I have a question for Chuck Frainie, who wrote in a letter May 17 that the Major Soccer League isn't a major league if it has to have "Major" in its name: I couldn't care less about the Blast, Mr. Frainie, but tell me, have you ever heard of Major League Baseball?
Paul E. Milligan
MSL is no major league
I am writing in support of Russell Voight's letter of May 3 about the "Mediocre" Soccer League. Here's my viewpoint:
Every summer, the owners' committee demands that the so-called MISL Players' Association accept a pay cut or the league will fold. Class act! That's not the way professional sports should be run, and it hardly boosts fan support and credibility.
My company had season tickets for the Blast for several $H seasons. We couldn't give tickets away. The loud music was played through the whole game, as well as the babbling announcer counting the goals out loud. This might be great for kids, but this gets tiresome rather quickly for corporate support (adults).
MSL officials won't consider merging with the NPSL indoor soccer league, calling it a "minor league." Isn't that the pot calling the kettle black?

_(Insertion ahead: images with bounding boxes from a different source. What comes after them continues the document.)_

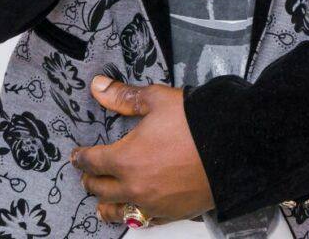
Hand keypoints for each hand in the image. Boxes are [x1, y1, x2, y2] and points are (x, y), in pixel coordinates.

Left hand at [70, 75, 214, 225]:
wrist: (232, 147)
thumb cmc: (194, 123)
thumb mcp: (156, 100)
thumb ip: (124, 97)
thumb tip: (99, 88)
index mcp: (125, 159)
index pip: (92, 161)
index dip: (81, 157)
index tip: (77, 155)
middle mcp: (134, 187)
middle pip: (100, 189)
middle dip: (90, 179)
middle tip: (87, 173)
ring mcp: (153, 204)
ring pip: (118, 212)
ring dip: (106, 204)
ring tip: (101, 202)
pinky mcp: (171, 213)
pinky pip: (144, 221)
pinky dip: (133, 215)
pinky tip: (134, 211)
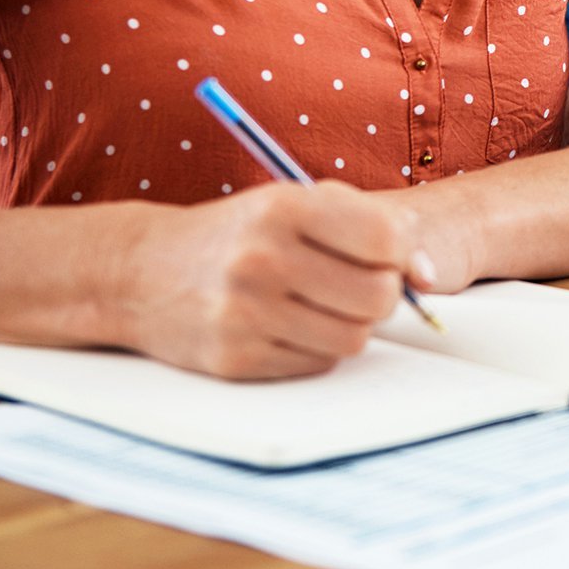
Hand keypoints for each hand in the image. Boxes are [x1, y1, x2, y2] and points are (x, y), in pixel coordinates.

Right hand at [110, 181, 471, 379]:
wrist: (139, 273)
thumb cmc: (238, 233)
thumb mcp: (292, 203)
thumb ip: (367, 223)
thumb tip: (429, 275)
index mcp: (283, 208)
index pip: (385, 240)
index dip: (402, 254)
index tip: (391, 258)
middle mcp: (262, 259)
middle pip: (377, 298)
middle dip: (381, 295)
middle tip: (357, 286)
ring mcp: (246, 313)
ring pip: (353, 339)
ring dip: (351, 326)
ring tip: (323, 305)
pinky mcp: (235, 359)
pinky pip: (315, 364)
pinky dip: (315, 348)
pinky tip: (289, 325)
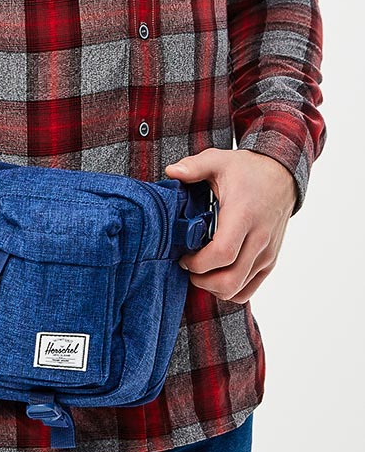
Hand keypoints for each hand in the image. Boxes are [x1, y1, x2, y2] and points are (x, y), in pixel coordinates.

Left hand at [164, 148, 297, 303]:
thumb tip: (171, 172)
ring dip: (213, 287)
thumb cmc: (247, 170)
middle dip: (201, 281)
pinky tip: (215, 274)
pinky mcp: (270, 261)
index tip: (182, 256)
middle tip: (187, 267)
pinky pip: (248, 290)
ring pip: (238, 290)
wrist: (281, 176)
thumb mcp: (218, 161)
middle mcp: (259, 238)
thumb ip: (193, 167)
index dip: (197, 263)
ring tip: (199, 270)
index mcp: (243, 215)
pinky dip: (229, 290)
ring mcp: (267, 253)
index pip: (222, 254)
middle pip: (229, 280)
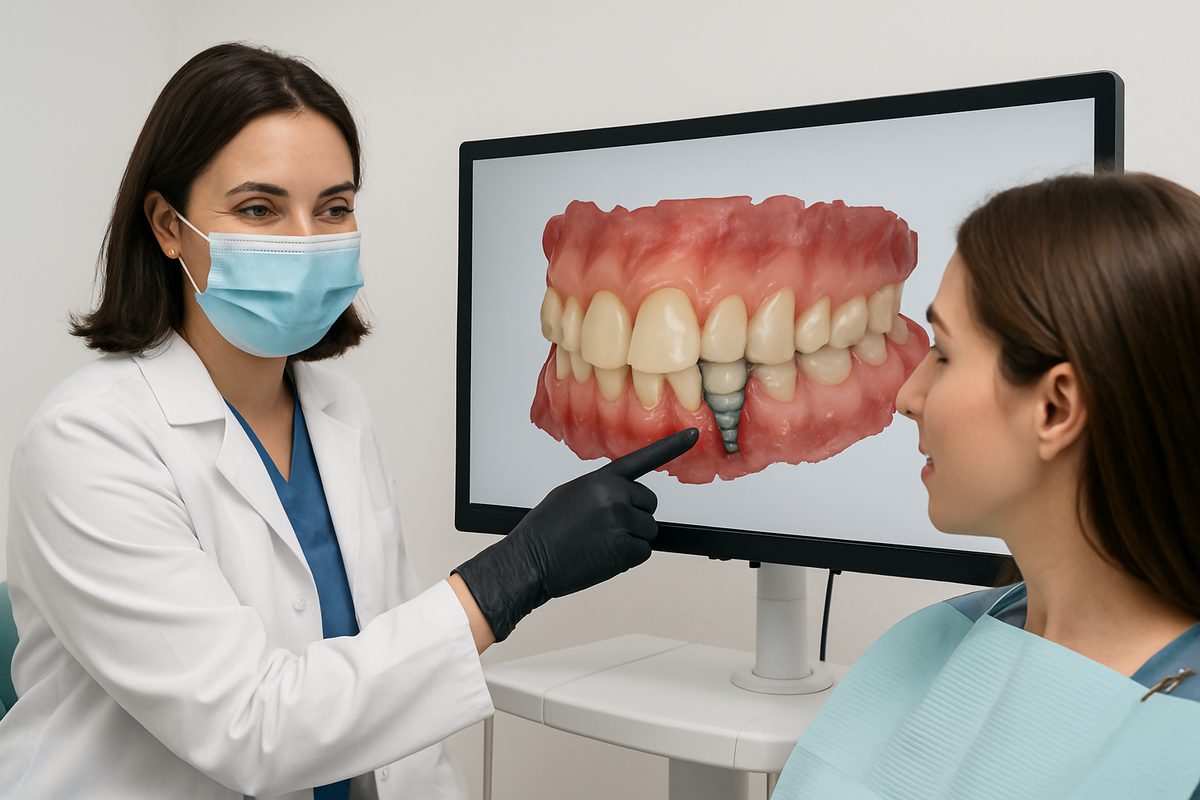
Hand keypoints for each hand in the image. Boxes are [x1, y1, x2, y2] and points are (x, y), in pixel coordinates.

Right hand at [452, 428, 698, 641]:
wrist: (530, 560)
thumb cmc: (545, 530)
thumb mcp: (570, 494)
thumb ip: (600, 490)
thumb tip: (624, 497)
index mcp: (601, 479)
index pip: (643, 459)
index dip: (671, 446)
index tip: (693, 435)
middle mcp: (614, 495)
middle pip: (649, 505)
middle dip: (635, 517)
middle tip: (604, 529)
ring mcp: (621, 521)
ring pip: (648, 531)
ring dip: (630, 540)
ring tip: (598, 544)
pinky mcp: (624, 548)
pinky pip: (643, 552)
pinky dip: (627, 558)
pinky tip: (602, 557)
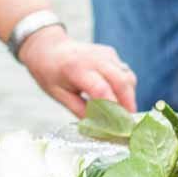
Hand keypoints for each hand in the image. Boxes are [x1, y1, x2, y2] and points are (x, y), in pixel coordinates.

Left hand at [18, 28, 137, 116]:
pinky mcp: (110, 53)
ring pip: (128, 77)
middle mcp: (94, 58)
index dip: (113, 110)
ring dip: (129, 96)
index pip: (102, 90)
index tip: (119, 127)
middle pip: (122, 82)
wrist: (48, 47)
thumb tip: (101, 129)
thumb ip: (81, 111)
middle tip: (127, 124)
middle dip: (129, 104)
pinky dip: (124, 86)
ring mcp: (105, 53)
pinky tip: (114, 95)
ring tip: (120, 112)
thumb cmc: (49, 73)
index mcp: (76, 69)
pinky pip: (125, 72)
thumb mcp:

Wake up and try looking in the mirror.
Lemieux does merit protection
In response to the letter in The Sun on May 17 stating that Mario Lemieux of the Pittsburgh Penguins gets royal treatment, I would like to say that hockey's version of Michael Jordan and Larry Bird all wrapped up in one package deserves much more protection than he's getting.
If Michael Jordan were undercut going in for a dunk, the player responsible probably would be banished from the NBA for life. A four-game suspension for a man doing his impersonation of a Mickey Mantle home run swing on Lemieux's hand is barely a slap on the wrist.
The letter does confirm something I surmised for a long time. Most "hockey fans" in the Baltimore area appreciate the thuggery that exists in the game rather than the grace and skill a special athlete like Lemieux brings. Finally, ask any of the Washington Capitals players who the best defensive forward in their playoff series with the Penguins was, and I'm sure Lemieux's name will be predominant.